– STRI has confirmed the differentiation of podocytes from nEPS.
– This discovery could enable STRI to move a step closer to making mini kidney using 3D podocyte spheroid for research of organoid.
Kidney Disease program
Kidney diseases are currently a global public health problem, with an incidence that has reached epidemic proportions and continues to rise world wide. These trends correlate with the global rise in the aged population and the increasing prevalence of conditions that cause renal complications, namely cardiovascular disease, hypertension, and diabetes. Research in regenerative medicine, with the ultimate aim of generating functional replacement kidney tissue, offers the potential for new therapeutic strategies to treat kidney disease.

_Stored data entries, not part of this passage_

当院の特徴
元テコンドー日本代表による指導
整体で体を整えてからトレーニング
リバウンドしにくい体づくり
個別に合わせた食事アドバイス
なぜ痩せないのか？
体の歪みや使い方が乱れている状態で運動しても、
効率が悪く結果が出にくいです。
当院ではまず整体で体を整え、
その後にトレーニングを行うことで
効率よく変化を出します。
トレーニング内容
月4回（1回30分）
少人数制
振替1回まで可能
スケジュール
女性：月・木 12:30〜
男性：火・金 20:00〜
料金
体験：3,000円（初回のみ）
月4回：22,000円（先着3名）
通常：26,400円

We have tried to differentiate kidney cells that have a rapid, efficient, and highly reproducible system to induce intermediate mesoderm cells from nEPS under precise, chemically defined, monolayer and 3D spheroid culture conditions.

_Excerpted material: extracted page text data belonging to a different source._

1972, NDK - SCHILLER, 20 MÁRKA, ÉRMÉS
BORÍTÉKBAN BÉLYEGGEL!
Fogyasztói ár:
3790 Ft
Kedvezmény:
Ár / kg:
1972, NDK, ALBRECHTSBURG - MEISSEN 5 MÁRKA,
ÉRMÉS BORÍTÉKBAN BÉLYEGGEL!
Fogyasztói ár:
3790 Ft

We can make 3D spheroids of nEPS and then induce mesodermal cells for podocyte differentiation. In a mature differentiated state, human podocytes express proteins such as WT1, nephrin, synaptopodin, and podocin.
The nEPS can be differentiated into podocyte cells and nEPS-derived podocyte cells can expressnephrin protein.
The progression of glomerular disorders leading to fibrosis and loss of function is dependent on the severity of podocyte injury and the capacity for tissue regeneration and podocyte replacement.
We should develop nEPS to nephron and renal tubule forming, which is a core structure in kidney tissue, and test differentiation into kidney precursor cells.
The establishment of this system will facilitate and improve the direct differentiation of nEPS into cells of the kidney lineage for the purposes of bioengineering kidney tissue and nEPS cell disease modeling.